Tate turns profit-making into art-form
ART AND science have finally come together, with mammon right in the middle.
The Tate Gallery is about to make one of its most radical breaks yet with the concept of what is art. The Tate's Duveen galleries, which used to hold Rodin's sculpture The Kiss, will from tomorrow house an assembly line making model aeroplanes.
The assembly line will manufacture rubber-band powered model aeroplanes from tissue paper, plastic and balsa wood parts. The planes will come off the production line at the rate of one every two minutes, fly up, circle and descend, to land on the gallery floor. Twenty-five thousand will be produced over the four-month run of the exhibition.
Each will be on sale to the public at pounds 5. And visitors will be free to fly them from the steps of the gallery.
The exhibition "When Robots Rule: The Two-Minute Airplane Factory" is the work of the 52-year-old American artist Chris Burden, whose aim is to demystify science.
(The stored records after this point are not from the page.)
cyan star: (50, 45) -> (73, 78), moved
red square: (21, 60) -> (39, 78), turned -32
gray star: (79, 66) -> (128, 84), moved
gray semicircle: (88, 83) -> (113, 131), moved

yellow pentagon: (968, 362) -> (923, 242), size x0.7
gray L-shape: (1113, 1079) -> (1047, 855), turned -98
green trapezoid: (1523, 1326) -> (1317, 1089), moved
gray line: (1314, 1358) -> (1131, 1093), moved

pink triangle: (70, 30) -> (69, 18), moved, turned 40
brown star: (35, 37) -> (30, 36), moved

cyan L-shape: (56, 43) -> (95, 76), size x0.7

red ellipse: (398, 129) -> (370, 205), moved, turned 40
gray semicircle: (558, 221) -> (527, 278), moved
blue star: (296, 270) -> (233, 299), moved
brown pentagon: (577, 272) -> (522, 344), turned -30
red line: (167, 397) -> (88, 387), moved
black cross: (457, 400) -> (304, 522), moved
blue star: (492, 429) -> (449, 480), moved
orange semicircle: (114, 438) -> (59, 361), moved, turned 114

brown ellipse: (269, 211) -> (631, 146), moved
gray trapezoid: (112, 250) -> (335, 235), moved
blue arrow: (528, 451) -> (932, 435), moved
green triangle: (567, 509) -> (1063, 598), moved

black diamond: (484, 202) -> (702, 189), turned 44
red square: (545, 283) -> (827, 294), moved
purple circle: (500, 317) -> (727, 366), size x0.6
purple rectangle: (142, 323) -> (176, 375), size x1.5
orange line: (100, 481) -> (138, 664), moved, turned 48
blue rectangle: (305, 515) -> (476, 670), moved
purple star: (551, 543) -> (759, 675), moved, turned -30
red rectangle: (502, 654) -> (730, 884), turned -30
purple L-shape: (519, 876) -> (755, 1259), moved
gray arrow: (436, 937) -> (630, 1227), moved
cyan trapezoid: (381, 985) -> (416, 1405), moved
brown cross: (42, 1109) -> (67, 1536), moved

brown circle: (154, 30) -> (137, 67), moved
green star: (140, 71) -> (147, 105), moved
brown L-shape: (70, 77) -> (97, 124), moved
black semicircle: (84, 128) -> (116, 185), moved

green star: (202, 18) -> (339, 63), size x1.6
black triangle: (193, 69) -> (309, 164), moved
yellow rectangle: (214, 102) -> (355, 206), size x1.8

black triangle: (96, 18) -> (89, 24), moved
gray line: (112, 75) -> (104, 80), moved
But is it art? Most certainly, says the Tate curator Frances Morris. "At the end of the century you are free to examine the great questions without professional restraints. You can be a free spirit. And there is a dark side being explored. Aeroplanes are liberating. But they are also instruments of mass destruction. It won't take you long before a work like this begins to echo the Blitz: dozens of planes cascading from the front steps of the Tate on to the Jackson Pollock ticket-buyers."
Chris Burden says: "I want people to understand these processes. Do you know how your telephone or television works? What I really want is for this exhibition to be a real model of industrial capitalism. We have built a machine. It makes a product. We are selling the product for pounds 5. Then comes a magic moment when every plane you sell makes a profit. And that's art too. It's beautiful." He added: "Artists and scientists used to be the same people; you looked through your telescope at night and painted in the morning. An astronaut in America said recently that Nasa had made a very great error. They should have sent painters and musicians to simply look out of the window and digest what it means to go into outer space."